Gambar 1.2. Tampak depan gedung Landhuis yang kini dimanfaatkan sebagai Museum dan Galeri IPB Future.

Pada tahun 1958 dilakukan nasionalisasi terhadap bangunan landhuis dan perkebunan karet di Darmaga. Kemudian bangunan landhuis dipugar pada tahun 2000 dan beralih fungsi menjadi Wisma Tamu IPB dan gedung serbaguna sebagai tempat pertemuan. Dua puluh tiga tahun berlalu, kini bangunan landhuis tidak lagi digunakan sebagai wisma tamu melainkan dimanfaatkan sebagai Museum dan Galeri IPB Future.

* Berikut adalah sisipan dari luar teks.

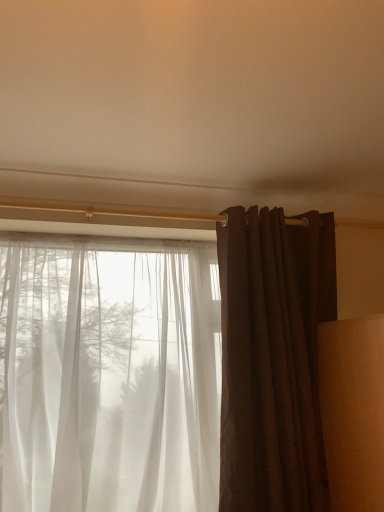
The width and height of the screenshot is (384, 512). Describe the element at coordinates (107, 379) in the screenshot. I see `sheer white curtain at left, arranged as the 1th curtain when viewed from the left` at that location.

Locate an element on the screen. sheer white curtain at left, which is counted as the second curtain, starting from the right is located at coordinates coord(107,379).

Identify the location of matte brown curtain at right, the second curtain in the left-to-right sequence. Image resolution: width=384 pixels, height=512 pixels. (272, 359).

Image resolution: width=384 pixels, height=512 pixels. Describe the element at coordinates (272, 359) in the screenshot. I see `matte brown curtain at right, the 1th curtain when ordered from right to left` at that location.

The height and width of the screenshot is (512, 384). I want to click on sheer white curtain at left, arranged as the 1th curtain when viewed from the left, so pyautogui.click(x=107, y=379).

Considering the positions of objects sheer white curtain at left, which is counted as the second curtain, starting from the right, and matte brown curtain at right, the 1th curtain when ordered from right to left, in the image provided, who is more to the right, sheer white curtain at left, which is counted as the second curtain, starting from the right, or matte brown curtain at right, the 1th curtain when ordered from right to left,?

Positioned to the right is matte brown curtain at right, the 1th curtain when ordered from right to left.

Who is more distant, sheer white curtain at left, which is counted as the second curtain, starting from the right, or matte brown curtain at right, the 1th curtain when ordered from right to left?

matte brown curtain at right, the 1th curtain when ordered from right to left, is behind.

Which point is more distant from viewer, (x=195, y=432) or (x=251, y=274)?

The point (x=195, y=432) is more distant.

From the image's perspective, would you say sheer white curtain at left, which is counted as the second curtain, starting from the right, is shown under matte brown curtain at right, the 1th curtain when ordered from right to left?

Indeed, from the image's perspective, sheer white curtain at left, which is counted as the second curtain, starting from the right, is shown beneath matte brown curtain at right, the 1th curtain when ordered from right to left.

Based on the photo, from a real-world perspective, which object rests below the other?

sheer white curtain at left, which is counted as the second curtain, starting from the right.

Is sheer white curtain at left, arranged as the 1th curtain when viewed from the left, wider or thinner than matte brown curtain at right, the 1th curtain when ordered from right to left?

Considering their sizes, sheer white curtain at left, arranged as the 1th curtain when viewed from the left, looks broader than matte brown curtain at right, the 1th curtain when ordered from right to left.

Considering the sizes of sheer white curtain at left, arranged as the 1th curtain when viewed from the left, and matte brown curtain at right, the second curtain in the left-to-right sequence, in the image, is sheer white curtain at left, arranged as the 1th curtain when viewed from the left, taller or shorter than matte brown curtain at right, the second curtain in the left-to-right sequence,?

Considering their sizes, sheer white curtain at left, arranged as the 1th curtain when viewed from the left, has less height than matte brown curtain at right, the second curtain in the left-to-right sequence.

Does sheer white curtain at left, arranged as the 1th curtain when viewed from the left, have a larger size compared to matte brown curtain at right, the 1th curtain when ordered from right to left?

Yes, sheer white curtain at left, arranged as the 1th curtain when viewed from the left, is bigger than matte brown curtain at right, the 1th curtain when ordered from right to left.

Is matte brown curtain at right, the second curtain in the left-to-right sequence, completely or partially inside sheer white curtain at left, arranged as the 1th curtain when viewed from the left?

Definitely not — matte brown curtain at right, the second curtain in the left-to-right sequence, is not inside sheer white curtain at left, arranged as the 1th curtain when viewed from the left.

Is sheer white curtain at left, arranged as the 1th curtain when viewed from the left, next to matte brown curtain at right, the second curtain in the left-to-right sequence, and touching it?

No, sheer white curtain at left, arranged as the 1th curtain when viewed from the left, is not in contact with matte brown curtain at right, the second curtain in the left-to-right sequence.

Is sheer white curtain at left, arranged as the 1th curtain when viewed from the left, facing towards matte brown curtain at right, the second curtain in the left-to-right sequence?

No, sheer white curtain at left, arranged as the 1th curtain when viewed from the left, is not aimed at matte brown curtain at right, the second curtain in the left-to-right sequence.

Can you tell me how much sheer white curtain at left, arranged as the 1th curtain when viewed from the left, and matte brown curtain at right, the second curtain in the left-to-right sequence, differ in facing direction?

There is a 1.79-degree angle between the facing directions of sheer white curtain at left, arranged as the 1th curtain when viewed from the left, and matte brown curtain at right, the second curtain in the left-to-right sequence.

This screenshot has width=384, height=512. I want to click on curtain lying in front of the matte brown curtain at right, the second curtain in the left-to-right sequence, so click(x=107, y=379).

Between matte brown curtain at right, the 1th curtain when ordered from right to left, and sheer white curtain at left, which is counted as the second curtain, starting from the right, which one appears on the right side from the viewer's perspective?

matte brown curtain at right, the 1th curtain when ordered from right to left.

Considering their positions, is matte brown curtain at right, the 1th curtain when ordered from right to left, located in front of or behind sheer white curtain at left, arranged as the 1th curtain when viewed from the left?

Visually, matte brown curtain at right, the 1th curtain when ordered from right to left, is located behind sheer white curtain at left, arranged as the 1th curtain when viewed from the left.

Which is in front, point (274, 434) or point (214, 380)?

The point (274, 434) is more forward.

From the image's perspective, which one is positioned higher, matte brown curtain at right, the 1th curtain when ordered from right to left, or sheer white curtain at left, which is counted as the second curtain, starting from the right?

matte brown curtain at right, the 1th curtain when ordered from right to left, from the image's perspective.

From a real-world perspective, which object rests below the other?

sheer white curtain at left, which is counted as the second curtain, starting from the right.

Based on the photo, is matte brown curtain at right, the second curtain in the left-to-right sequence, thinner than sheer white curtain at left, arranged as the 1th curtain when viewed from the left?

Yes.

Does matte brown curtain at right, the 1th curtain when ordered from right to left, have a greater height compared to sheer white curtain at left, arranged as the 1th curtain when viewed from the left?

Correct, matte brown curtain at right, the 1th curtain when ordered from right to left, is much taller as sheer white curtain at left, arranged as the 1th curtain when viewed from the left.

Looking at the image, does matte brown curtain at right, the 1th curtain when ordered from right to left, seem bigger or smaller compared to sheer white curtain at left, which is counted as the second curtain, starting from the right?

matte brown curtain at right, the 1th curtain when ordered from right to left, is smaller than sheer white curtain at left, which is counted as the second curtain, starting from the right.

Is matte brown curtain at right, the 1th curtain when ordered from right to left, not within sheer white curtain at left, arranged as the 1th curtain when viewed from the left?

That's correct, matte brown curtain at right, the 1th curtain when ordered from right to left, is outside of sheer white curtain at left, arranged as the 1th curtain when viewed from the left.

Is the surface of matte brown curtain at right, the second curtain in the left-to-right sequence, in direct contact with sheer white curtain at left, arranged as the 1th curtain when viewed from the left?

No.

Could you tell me if matte brown curtain at right, the 1th curtain when ordered from right to left, is facing sheer white curtain at left, arranged as the 1th curtain when viewed from the left?

No.

What's the angular difference between matte brown curtain at right, the 1th curtain when ordered from right to left, and sheer white curtain at left, which is counted as the second curtain, starting from the right,'s facing directions?

They differ by 1.79 degrees in their facing directions.

Could you measure the distance between matte brown curtain at right, the 1th curtain when ordered from right to left, and sheer white curtain at left, arranged as the 1th curtain when viewed from the left?

17.18 inches.

Where is `curtain on the left side of matte brown curtain at right, the 1th curtain when ordered from right to left`? This screenshot has width=384, height=512. curtain on the left side of matte brown curtain at right, the 1th curtain when ordered from right to left is located at coordinates (107, 379).

The width and height of the screenshot is (384, 512). In the image, there is a matte brown curtain at right, the second curtain in the left-to-right sequence. Identify the location of curtain below it (from the image's perspective). (107, 379).

Where is `curtain behind the sheer white curtain at left, arranged as the 1th curtain when viewed from the left`? This screenshot has height=512, width=384. curtain behind the sheer white curtain at left, arranged as the 1th curtain when viewed from the left is located at coordinates (272, 359).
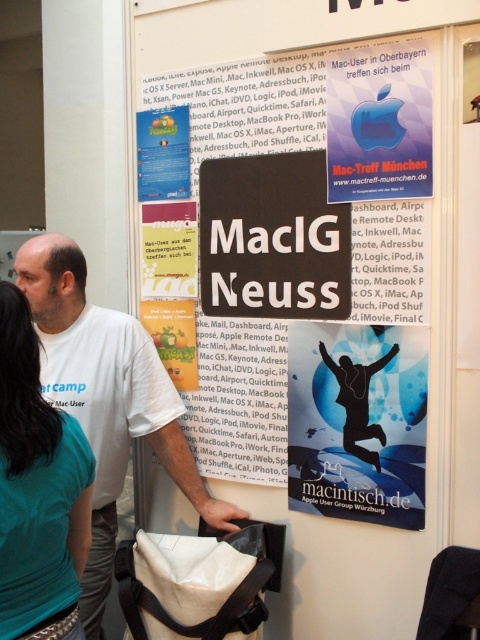
Question: Estimate the real-world distances between objects in this image. Which object is closer to the white t-shirt at center?

Choices:
 (A) teal fabric shirt at upper left
 (B) blue glossy poster at center

Answer: (A)

Question: Among these objects, which one is farthest from the camera?

Choices:
 (A) blue glossy poster at center
 (B) black cardboard sign at center

Answer: (A)

Question: Can you confirm if white t-shirt at center is bigger than teal fabric shirt at upper left?

Choices:
 (A) no
 (B) yes

Answer: (B)

Question: Does black cardboard sign at center come behind white t-shirt at center?

Choices:
 (A) yes
 (B) no

Answer: (B)

Question: Can you confirm if white t-shirt at center is positioned to the left of blue glossy poster at center?

Choices:
 (A) no
 (B) yes

Answer: (B)

Question: Which of the following is the farthest from the observer?

Choices:
 (A) black cardboard sign at center
 (B) teal fabric shirt at upper left
 (C) blue glossy poster at center

Answer: (C)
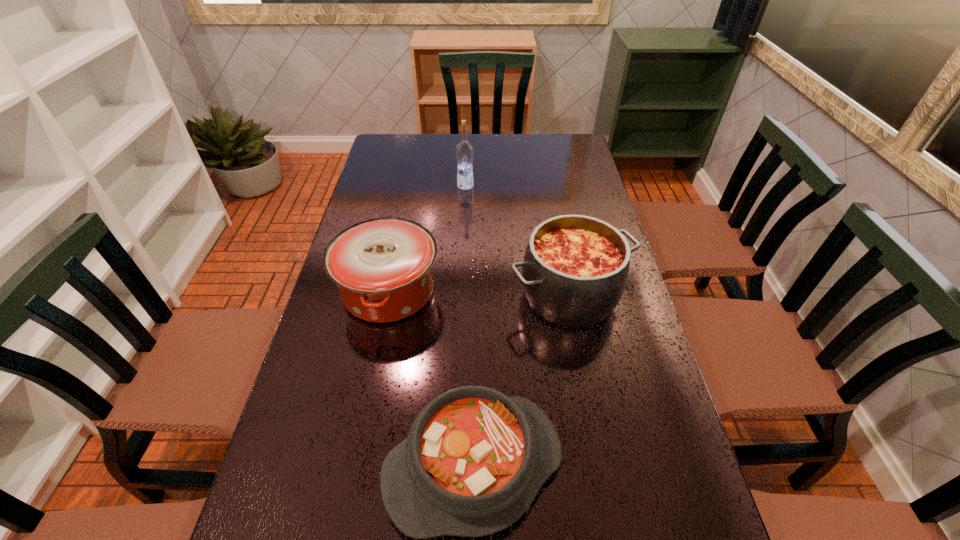
Choose which object is the nearest neighbor to the farthest object. Please provide its 2D coordinates. Your answer should be formatted as a tuple, i.e. [(x, y)], where the tuple contains the x and y coordinates of a point satisfying the conditions above.

[(383, 268)]

Select which casserole is the closest to the farthest object. Please provide its 2D coordinates. Your answer should be formatted as a tuple, i.e. [(x, y)], where the tuple contains the x and y coordinates of a point satisfying the conditions above.

[(383, 268)]

Find the location of `casserole identified as the closest to the nearest casserole`. casserole identified as the closest to the nearest casserole is located at coordinates (383, 268).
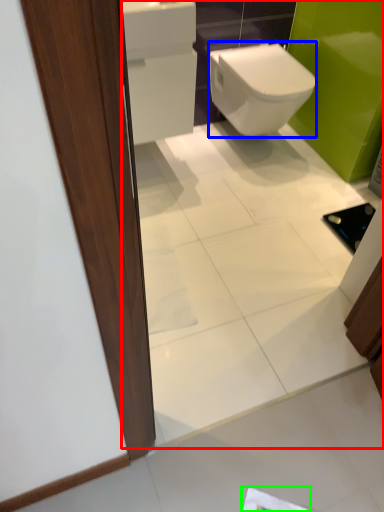
Question: Which object is the closest to the mirror (highlighted by a red box)? Choose among these: bidet (highlighted by a blue box) or paper (highlighted by a green box).

Choices:
 (A) bidet
 (B) paper

Answer: (A)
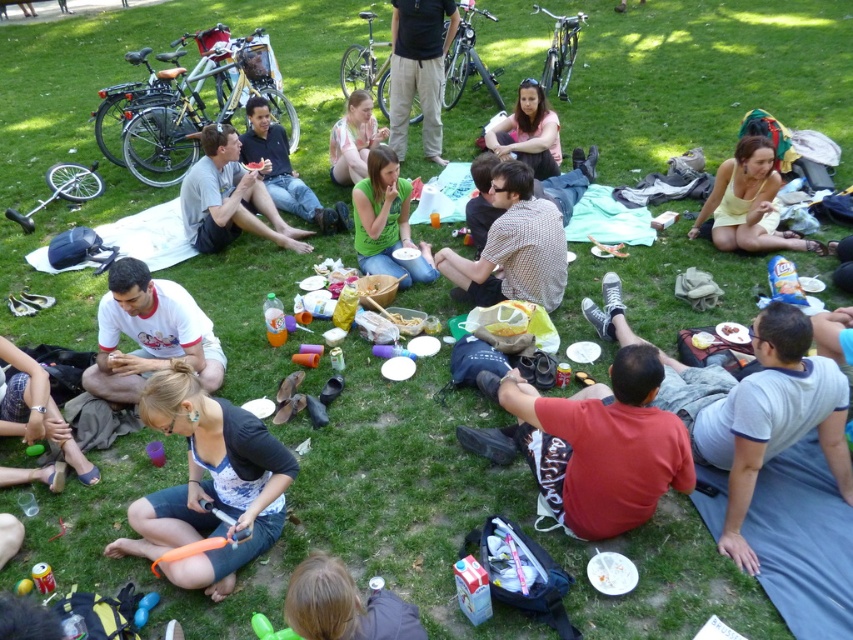
Question: Which of the following is the closest to the observer?

Choices:
 (A) checkered fabric shirt at center
 (B) matte gray shirt at center
 (C) blonde hair at lower center
 (D) green rubber dumbbell at lower left

Answer: (C)

Question: Is white cotton shirt at center above yellow cotton dress at lower right?

Choices:
 (A) yes
 (B) no

Answer: (B)

Question: From the image, what is the correct spatial relationship of red cotton shirt at lower right in relation to matte gray shirt at center?

Choices:
 (A) right
 (B) left

Answer: (A)

Question: Considering the relative positions of gray cotton shirt at lower right and red cotton shirt at lower right in the image provided, where is gray cotton shirt at lower right located with respect to red cotton shirt at lower right?

Choices:
 (A) above
 (B) below

Answer: (A)

Question: Which point appears closest to the camera in this image?

Choices:
 (A) (265, 157)
 (B) (416, 83)

Answer: (A)

Question: Which object is positioned farthest from the matte black shirt at center?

Selaras dengan namanya, museum yang diresmikan pada 12 Januari 2023 ini hadir sebagai visualisasi terhadap narasi sejarah IPB yang terbagi atas tiga periodisasi yakni sejarah masa lalu, masa kini, dan masa depan yang disajikan secara modern dan dinamis.

Daftar Pustaka:

Anonim, “Profil Museum dan Galeri IPB Future”, dalam https://museum.ipb.ac.id/profil/, diakses pada Senin, 15 Januari 2023, pukul 12.09 WIB.

Libra Hari Inagurasi, “Pola Pemukiman Kawasan Perkebunan Karet Masa Hindia Belanda di Bogor”, dalam AMERTA : Jurnal Penelitian dan Pengembangan Arkeologi, Vol. 32, No. 1, 2014, hlm. 51-54.